How do I get a piece of that?!?! Sounds like the best job in the world.
Obviously, it has it's ups and downs. I just watched a YouTube video of a girl who was "hurt" by all the "mean things" internet trolls say. These first world problems make for a very, very hard life. But it feels like the energy that the pioneers had. The ether is awash in the musk of digital manifest destiny and like a bitcoin panhandler, I'm hooking up wagon to my oxen, dressing June in a sunbonnet, and setting off on a trail into the great black void.
It's like Oregon Trail but not if you see what I mean.

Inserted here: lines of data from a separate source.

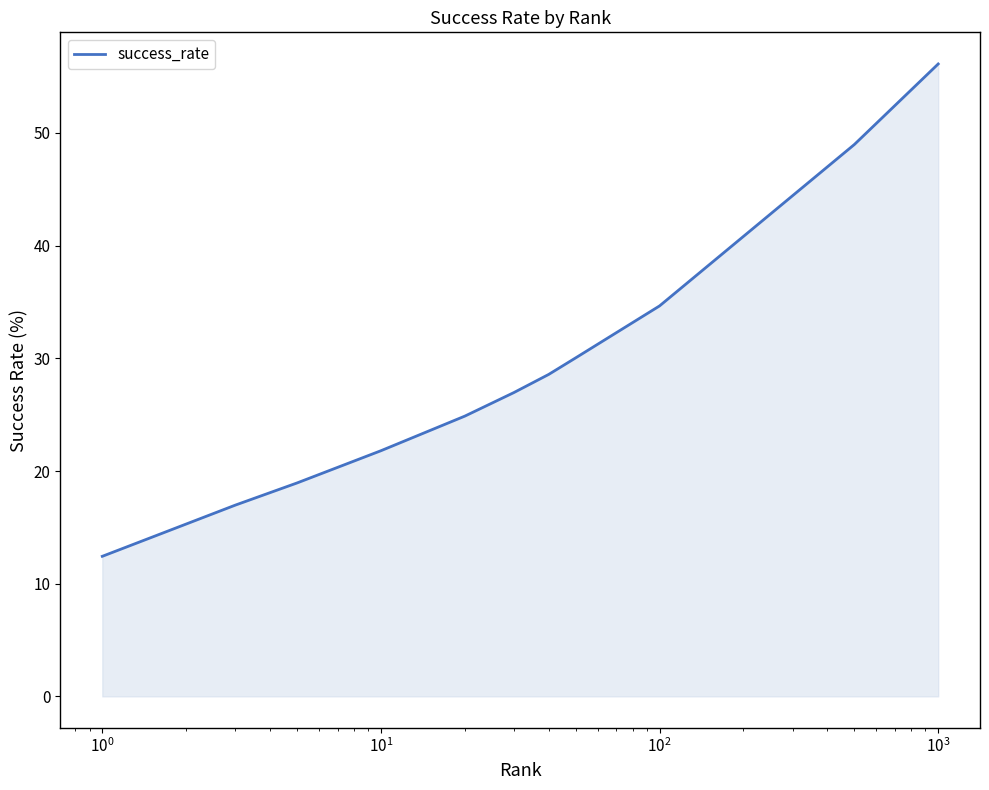

What is the greatest value displayed?

56.1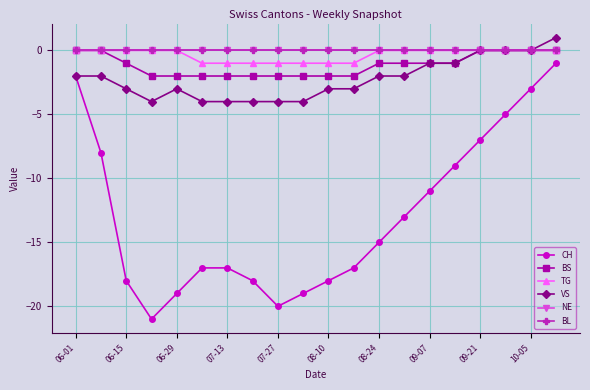

Is this an area chart (filled region under the line)?

No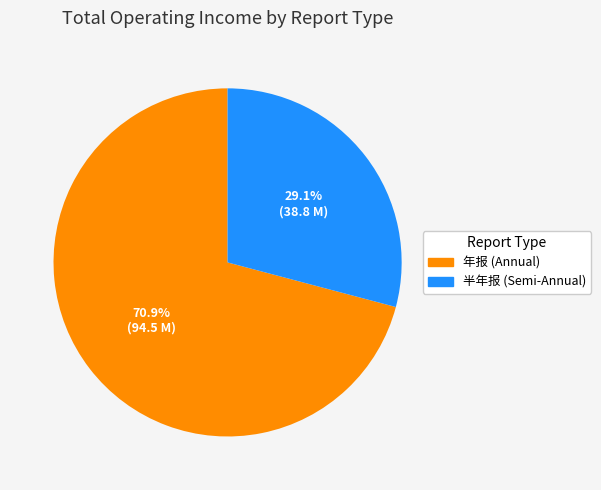

Combined, do 半年报 and 年报 account for over 50%?

Yes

Anyway, I'm exciting to give this a shot:
First of all, it's a workbook. The last one of those I had was in phonics in the 3rd grade. I'm down and pumped. Second, though, it's making a plan for the next year. I feel like this will help me sleep the slumber of a person once possessed by demons that have been excised. It's a weird phantom sensation of loss after such a huge project is over and one day you face that fact that, yes, you have no plan. That's fun for weeks or months. When the time ticks into years, it's too long. I need a plan. Third, I think I'm *full* of awesome ideas and now I finally feel like it's worth gathering up my guts and taking some risks. I've felt the keen sting of significant failure enough now that I can truly appreciate the non-risk of losing nothing. There's literally no down side to doing something like this.
And finally, it's time to actualize. Every day I think more and more about how I have somehow, errantly bought in to the concept of time ticking away being a good thing...like each minute is an accomplishment I can cross off my list. That is the worst possible way to live. You cannot seize a moment from behind it. That's grasping at a moment. Seizing requires planning. And risk. And luck. And night sweats, I'm sure.
At one point in time, those things terrified me. Now...that sounds like a pretty exciting group of circumstances.
It's go time. And I'm ready for it. I do think this is going to be my very best year ever. Now I just need to make it happen.